» TASK DIRECTIONS: Please return, exactly and only, the lines beginning at the top of the entries below and ending with the line containing "14.5px; font-weight: bold;"; keep out the pictures.

» Front-end code change data:
_ _ _
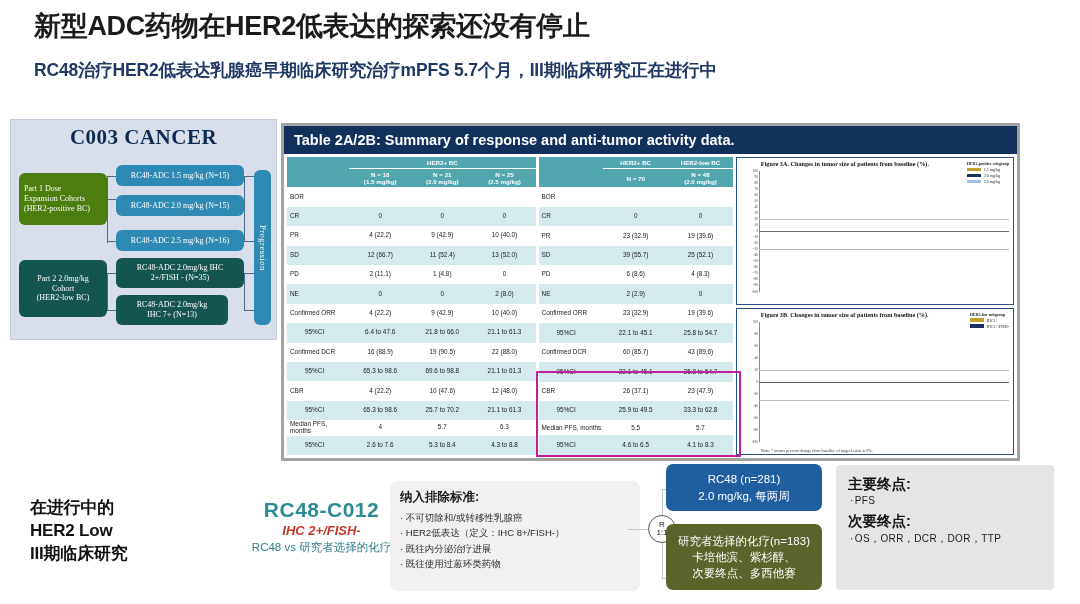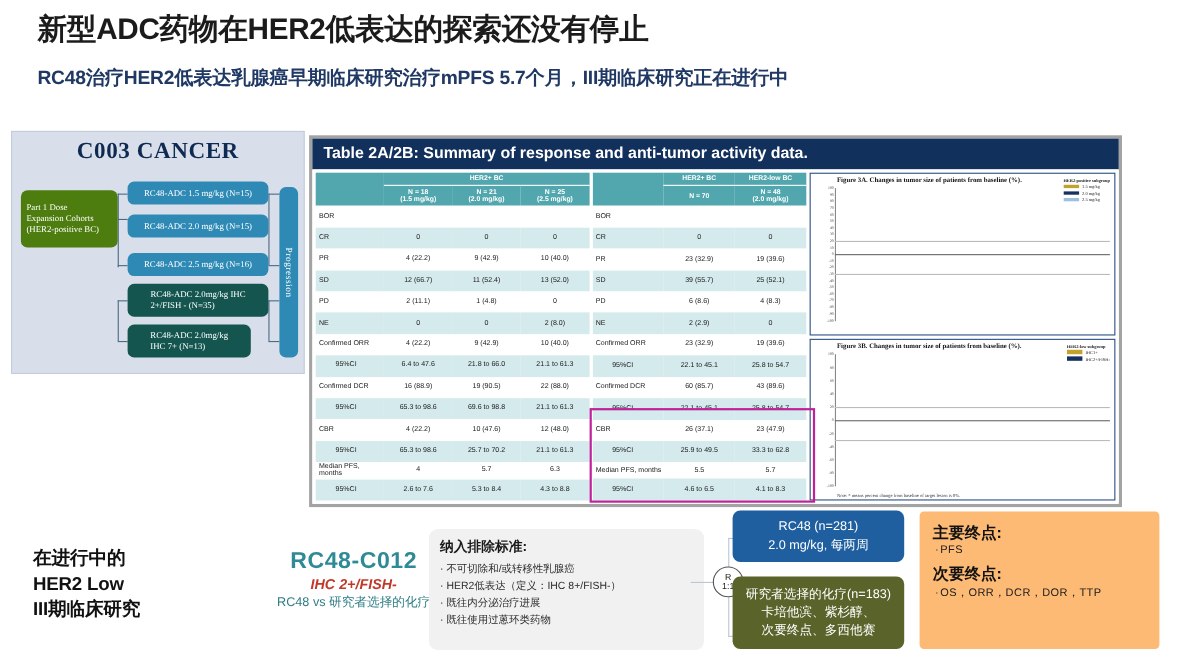--- a/index.html
+++ b/index.html
@@ -37,20 +37,21 @@
     font-size: 21px; font-weight: bold; color: #0e2a52;
     letter-spacing: 0.5px;
   }
   .flowbox {
     position: absolute;
     border-radius: 6px;
     color: #ffffff;
     font-family: "Liberation Serif", "DejaVu Serif", serif;
     font-size: 8px; line-height: 1.22;
     display: flex; align-items: center; justify-content: center;
+    text-align: center;
     padding: 1px 3px;
   }
   .fb-blue { background: #4d7c0f; }
   .fb-green { background: #14564f; }
   .fb-teal { background: #2e8ab5; }
 
   #box-part1 { left: 8px; top: 53px; width: 88px; height: 52px; text-align: left; justify-content: flex-start; padding-left: 5px; }
   #box-arm1  { left: 105px; top: 45px; width: 128px; height: 21px; }
   #box-arm2  { left: 105px; top: 75px; width: 128px; height: 21px; }
   #box-arm3  { left: 105px; top: 110px; width: 128px; height: 21px; }
@@ -202,21 +203,21 @@
     background: #1f5fa0; font-size: 11.5px;
   }
   #arm-chemo {
     left: 666px; top: 524px; width: 156px; height: 66px;
     background: #5a632a; font-size: 11.5px;
   }
 
   #endpoints-card {
     position: absolute; left: 836px; top: 465px;
     width: 218px; height: 125px;
-    background: #fdba74; border-radius: 4px;
+    background: #e5e5e5; border-radius: 4px;
     padding: 10px 12px;
   }
   .ep-title { font-size: 14.5px; font-weight: bold; color: #121212; }
   .ep-item { font-size: 10px; color: #1a1a1a; margin: 1px 0 6px 2px; letter-spacing: 0.4px; }
   .ep-item::before { content: "·"; margin-right: 1px; }
 </style>
 </head>
 <body>
 
 <div id="slide-title">新型ADC药物在HER2低表达的探索还没有停止</div>
@@ -243,20 +244,27 @@
     <span>
       <span>Part 1 Dose</span><br>
       <span>Expansion Cohorts</span><br>
       <span>(HER2-positive BC)</span>
     </span>
   </div>
   <div class="flowbox fb-teal" id="box-arm1">RC48-ADC 1.5 mg/kg (N=15)</div>
   <div class="flowbox fb-teal" id="box-arm2">RC48-ADC 2.0 mg/kg (N=15)</div>
   <div class="flowbox fb-teal" id="box-arm3">RC48-ADC 2.5 mg/kg (N=16)</div>
 
+  <div class="flowbox fb-green" id="box-part2">
+    <span>
+      <span>Part 2  2.0mg/kg</span><br>
+      <span>Cohort</span><br>
+      <span>(HER2-low BC)</span>
+    </span>
+  </div>
   <div class="flowbox fb-green" id="box-arm4">
     <span>
       <span>RC48-ADC 2.0mg/kg  IHC</span><br>
       <span>2+/FISH - (N=35)</span>
     </span>
   </div>
   <div class="flowbox fb-green" id="box-arm5">
     <span>
       <span>RC48-ADC 2.0mg/kg</span><br>
       <span>IHC 7+ (N=13)</span>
_ _ _
» RESPONSE TO THE TASK:
--- a/index.html
+++ b/index.html
@@ -37,20 +37,21 @@
     font-size: 21px; font-weight: bold; color: #0e2a52;
     letter-spacing: 0.5px;
   }
   .flowbox {
     position: absolute;
     border-radius: 6px;
     color: #ffffff;
     font-family: "Liberation Serif", "DejaVu Serif", serif;
     font-size: 8px; line-height: 1.22;
     display: flex; align-items: center; justify-content: center;
+    text-align: center;
     padding: 1px 3px;
   }
   .fb-blue { background: #4d7c0f; }
   .fb-green { background: #14564f; }
   .fb-teal { background: #2e8ab5; }
 
   #box-part1 { left: 8px; top: 53px; width: 88px; height: 52px; text-align: left; justify-content: flex-start; padding-left: 5px; }
   #box-arm1  { left: 105px; top: 45px; width: 128px; height: 21px; }
   #box-arm2  { left: 105px; top: 75px; width: 128px; height: 21px; }
   #box-arm3  { left: 105px; top: 110px; width: 128px; height: 21px; }
@@ -202,21 +203,21 @@
     background: #1f5fa0; font-size: 11.5px;
   }
   #arm-chemo {
     left: 666px; top: 524px; width: 156px; height: 66px;
     background: #5a632a; font-size: 11.5px;
   }
 
   #endpoints-card {
     position: absolute; left: 836px; top: 465px;
     width: 218px; height: 125px;
-    background: #fdba74; border-radius: 4px;
+    background: #e5e5e5; border-radius: 4px;
     padding: 10px 12px;
   }
   .ep-title { font-size: 14.5px; font-weight: bold; color: #121212; }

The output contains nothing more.